Last Updated on Sunday, 21 December 2008 01:25 Written by admin Friday, 21 November 2008 09:17

I haven’t read the full report yet. I hope to do so this weekend, but I did notice a trend in how this report was prepared in contrast to the NIC’s earlier efforts.

It reflects the larger trend that is happening within the business of Intelligence analysis overall; both in the National Security sector and in Business Intelligence – insular, stove-piped work is being replaced with barrier-busting exchanges of informed viewpoints across the globe. Here’s how the NIC authors break it down:

Global Trends 2010: “… relied exclusively on expertise within the U.S. Intelligence Community.”

Global Trends 2015: “…engaged more numerous and more varied groups of non-US Government experts, most of whom were American citizens.”

Global Trends 2020: “…we greatly expanded the participation of non-American specialists by convening six seminars on five continents.”

Global Trends 2025: “In addition to increasing still more the participation of non-USG experts from the United States and abroad to develop the framework for the current study, we shared several drafts with participants via the Internet and a series of discussion sessions across the US and in several other countries.”

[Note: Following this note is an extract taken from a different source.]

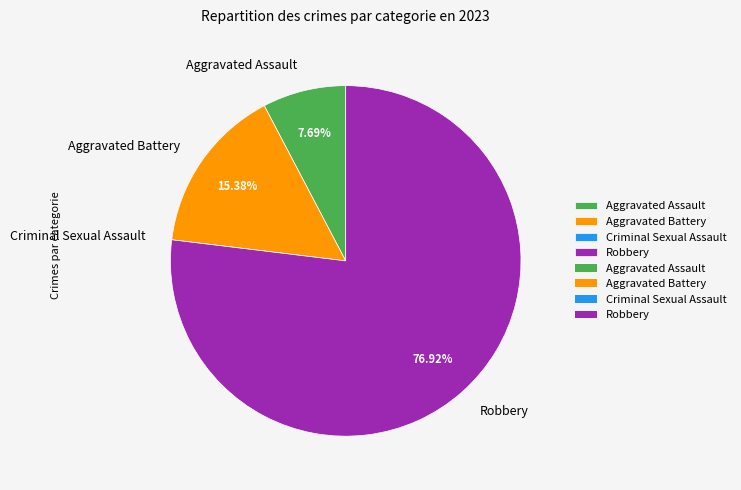

Does any single category account for the majority?

Yes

Not only is this a great way to produce a forward-looking wide-ranging estimate like this one, it’s a model that’s being emulated by efforts like the Technology Intelligence Group (financial intelligence and analytics) as well as the efforts of DNI McConnell to promote an “Analytic Outreach” that cultivates relationships with experts outside of the black gate. I’ve certainly noticed a real movement in that direction by my own contacts within the IC.

Personally, I’m looking forward to reading this latest iteration of Global Trends 2025. I hope you are as well.